Is it time to forgive? That depends on who is asking. If you are asking me, "Is it time to forgive myself?" I would say YES, YES, YES! NOW is the time to forgive. What are you waiting for? It is good for you, it heals your soul. It is the kind and gentle thing. Isn’t life a series of mistakes? Isn’t a mistake just a negative label we put on a learning process?
Then there are all the sayings about being knocked down and getting back up. And we have all the sage advice about facing fear.
Looking back, if you had asked me, “Is it time to forgive yourself?” I would have been hard pressed to honestly say, “Yes.”
In the years of seeking transformation, in workshops, meditation retreats, New Year’s resolution parties, or in working the 12 steps, I was asked to write a letter to forgive the person that hurt me the most. In each and every one of those moments, the person who I needed to forgive was me. I was the one who continued to abuse myself year after year.
In every letter or in every ceremony of burning away to forgiveness, it was always me that needed forgiving.
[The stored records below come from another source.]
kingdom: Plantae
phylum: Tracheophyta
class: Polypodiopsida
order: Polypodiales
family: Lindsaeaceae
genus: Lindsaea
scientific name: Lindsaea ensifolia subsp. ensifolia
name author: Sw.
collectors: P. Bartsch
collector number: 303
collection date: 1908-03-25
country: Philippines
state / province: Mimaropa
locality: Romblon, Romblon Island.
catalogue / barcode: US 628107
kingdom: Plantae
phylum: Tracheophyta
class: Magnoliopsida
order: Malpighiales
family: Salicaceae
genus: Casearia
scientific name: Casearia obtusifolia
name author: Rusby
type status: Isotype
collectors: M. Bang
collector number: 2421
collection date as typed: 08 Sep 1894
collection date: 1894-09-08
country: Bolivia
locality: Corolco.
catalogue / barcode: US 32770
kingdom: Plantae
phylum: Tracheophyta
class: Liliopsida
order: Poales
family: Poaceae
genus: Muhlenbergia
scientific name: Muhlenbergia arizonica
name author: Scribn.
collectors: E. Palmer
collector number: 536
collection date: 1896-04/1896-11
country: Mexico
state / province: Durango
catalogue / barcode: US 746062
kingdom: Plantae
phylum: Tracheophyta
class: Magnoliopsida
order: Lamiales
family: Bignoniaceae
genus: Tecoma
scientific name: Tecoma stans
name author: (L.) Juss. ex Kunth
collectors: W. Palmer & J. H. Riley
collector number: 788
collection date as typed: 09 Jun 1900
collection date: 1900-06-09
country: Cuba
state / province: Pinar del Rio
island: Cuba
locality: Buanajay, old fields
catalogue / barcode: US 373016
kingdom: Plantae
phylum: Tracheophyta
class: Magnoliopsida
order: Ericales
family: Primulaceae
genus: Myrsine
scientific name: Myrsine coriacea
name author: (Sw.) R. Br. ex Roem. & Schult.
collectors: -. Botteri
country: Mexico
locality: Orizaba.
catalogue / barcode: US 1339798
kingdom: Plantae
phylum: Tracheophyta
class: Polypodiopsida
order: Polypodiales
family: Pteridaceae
I found this piece in my writing from several years back:
“As I begin writing, my goal is to forgive myself and to ask you to finally do the same. Why? Because I know it is the right thing to do. I want you to forgive yourself. I want us all to be always kind, compassionate and generous to ourselves. Why? Because I believe that we can then be kind and generous to each other and that will heal the earth.
It is difficult to understand the wise spiritual teachers who say the devastation of the earth is a reflection of the devastation of ourselves. We are critical and downright mean to ourselves. We abuse our bodies as a result of our belief that we don’t deserve forgiveness. My quest has always been to change that inside. I want to do that now. I want the time for forgiveness to be now.”
Of course, this in an inside job.
I cannot rely on your forgiveness. You may not choose to forgive me.
I have to choose for myself.
Getting there was another story.
I couldn’t get there by wishing it were so.
I looked at my hidden beliefs – “No one could ever love someone who made the mistakes I made. There is no way out. I am unforgivable. Rotten inside.”
Working with a coach I was questioned and questioned until I finally saw that I was choosing to believe thoughts that were hurting me and causing me to live in pain. This was a game changer. Over the next several years I continued to practice looking at and questioning my thoughts and come to find that I have forgiven myself.
I have achieved that goal. I have found forgiveness. .
Today feelings bubble up and the truth is I am free. Finally, free. Free to make new mistakes. Always new opportunities to practice forgiveness.
Will you stop and look at your thoughts? What do you believe about your mistakes? Can you forgive yourself? Is it time already?